In 2019, the sustainable finance landscape continued to grow more diverse in terms of issuers and geographies, and more complex in terms of instruments. Last year, total assets under professional management invested according to responsible investment strategies exceeded US$30 trillion for the first time.
Issuance of sustainable debt in 2019 looks set to fall just short of US$400 billion, with green bonds expected to account for around two-thirds of this or US$250-265 billion (well above most market estimates from the beginning of the year).
These trends are now accelerating. In July, nine Dutch pension funds managing 800 billion euros (US$885.77 billion) in assets committed to reduce their carbon footprint, necessitating a more active management approach. By 2020, we see total assets invested according to responsible investment strategies exceeding US$40 trillion.
Sustainability and impact-focused investing can account for US$4-5 trillion of this total, nearly tripling from 2018. Based on our analysis of the prospects for sustainable debt issuance, we expect issuance to reach US$560-620 billion in 2020 and US$720-810 billion in 2021. We expect that green bonds will account for US$320-360 billion of this total in 2020 and US$400-450 billion in 2021.
As the sustainable finance industry grows, regulators and voluntary initiatives are looking to bring welcome standards and transparency to the sector. The EU Commission’s action plan on sustainable finance is a case in point, comprising the establishment of a taxonomy to classify sustainable activities, an EU standard for green bonds, benchmarks related to decarbonisation, and disclosure requirements on ESG integration.
Market trends are supporting these regulatory and policy trends.
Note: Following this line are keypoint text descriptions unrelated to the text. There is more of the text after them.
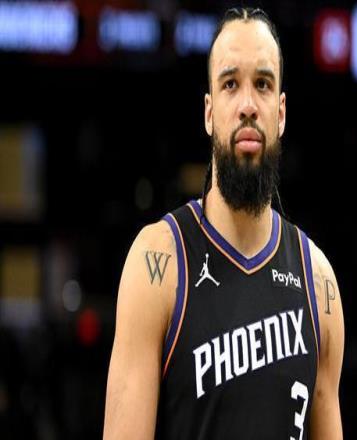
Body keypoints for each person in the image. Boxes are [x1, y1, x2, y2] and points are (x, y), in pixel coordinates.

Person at [103, 7, 344, 440]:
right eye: (231, 84)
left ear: (281, 113)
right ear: (209, 112)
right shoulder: (159, 262)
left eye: (263, 84)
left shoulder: (319, 282)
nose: (248, 105)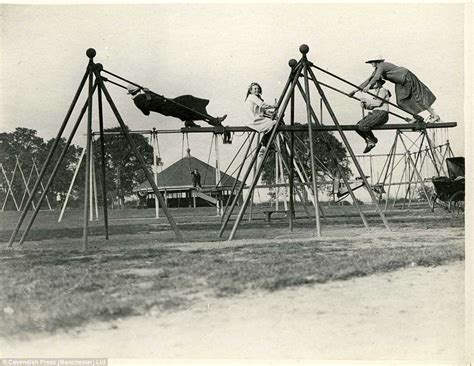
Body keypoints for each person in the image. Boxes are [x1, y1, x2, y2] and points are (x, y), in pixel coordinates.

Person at [348, 57, 441, 123]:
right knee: (401, 102)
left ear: (376, 61)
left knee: (418, 96)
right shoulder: (377, 69)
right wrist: (354, 91)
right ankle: (416, 116)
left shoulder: (382, 65)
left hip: (406, 76)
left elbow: (376, 78)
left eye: (372, 62)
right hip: (400, 83)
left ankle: (434, 115)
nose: (371, 64)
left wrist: (369, 86)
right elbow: (368, 80)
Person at [127, 84, 227, 128]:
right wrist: (148, 94)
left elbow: (146, 112)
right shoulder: (139, 99)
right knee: (189, 102)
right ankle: (213, 120)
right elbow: (147, 109)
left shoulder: (138, 99)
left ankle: (190, 122)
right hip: (166, 107)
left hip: (167, 105)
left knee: (188, 107)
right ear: (137, 90)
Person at [355, 79, 391, 153]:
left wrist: (367, 100)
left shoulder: (383, 90)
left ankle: (371, 141)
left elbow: (378, 103)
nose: (372, 85)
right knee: (357, 126)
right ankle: (371, 140)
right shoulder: (376, 92)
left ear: (378, 83)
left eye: (373, 83)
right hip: (376, 112)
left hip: (381, 113)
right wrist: (365, 104)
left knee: (362, 125)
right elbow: (372, 106)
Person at [244, 82, 278, 156]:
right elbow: (262, 105)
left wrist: (271, 113)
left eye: (258, 88)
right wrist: (273, 106)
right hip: (254, 120)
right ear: (251, 91)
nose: (257, 90)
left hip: (255, 118)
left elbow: (262, 111)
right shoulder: (252, 97)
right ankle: (264, 144)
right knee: (273, 123)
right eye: (255, 89)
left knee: (272, 124)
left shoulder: (255, 98)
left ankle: (265, 145)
Costs of wind and solar power continue to fall and the International Renewable Energy Agency (IRENA) forecasts that by 2020, auction prices of solar and wind power will fall below the operating cost of 700GW and 900GW, corresponding to 35%-45% of the coal industry’s current capacity.
Nonetheless, upfront capital costs can be significant, creating a role for the finance industry in bridging the gap between near term funding requirements and future returns. We believe a vast increase in investment levels is still required. Current policies place us on a pathway towards a 3-5°C increase this century.
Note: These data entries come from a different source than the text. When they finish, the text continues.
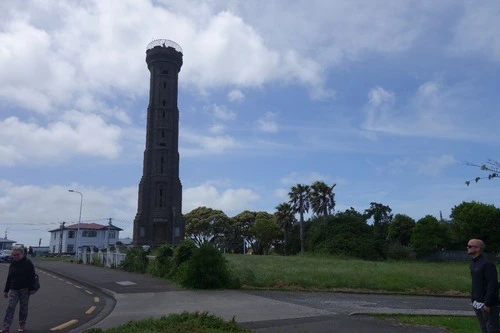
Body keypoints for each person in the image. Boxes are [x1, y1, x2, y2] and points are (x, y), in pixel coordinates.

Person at [468, 239, 500, 333]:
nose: (467, 248)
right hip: (477, 302)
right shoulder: (473, 263)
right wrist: (473, 299)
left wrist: (488, 303)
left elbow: (492, 284)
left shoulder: (487, 264)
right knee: (484, 329)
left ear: (478, 249)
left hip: (488, 304)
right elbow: (477, 283)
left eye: (470, 246)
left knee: (492, 329)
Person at [2, 246, 36, 333]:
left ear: (22, 254)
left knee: (23, 308)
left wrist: (32, 288)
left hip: (25, 289)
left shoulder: (28, 263)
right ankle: (6, 326)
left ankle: (22, 324)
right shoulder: (12, 263)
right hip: (14, 289)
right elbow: (9, 277)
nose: (15, 256)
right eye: (14, 255)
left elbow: (32, 276)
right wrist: (6, 290)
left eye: (17, 254)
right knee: (11, 307)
IRENA estimates that to meet the goals of the Paris Climate Agreement, additional funding in the range of US$27 trillion (over and beyond present commitments) will be required to support energy, mobility and related transitions.
The finance industry will be ready to support that increase in scale, but it is a pipeline of investable projects that is the missing part of the equation today. Policy ambition will have to significantly increase to create the magnitude of projects commensurate with the challenge, beyond what market forces and corporate action can deliver.
Christopher Kaminker, PhD, is the head of Sustainable Investment Research and Strategy, and Thomas Hohne-Sparborth, PhD, is sustainability analyst at Lombard Odier Investment Managers.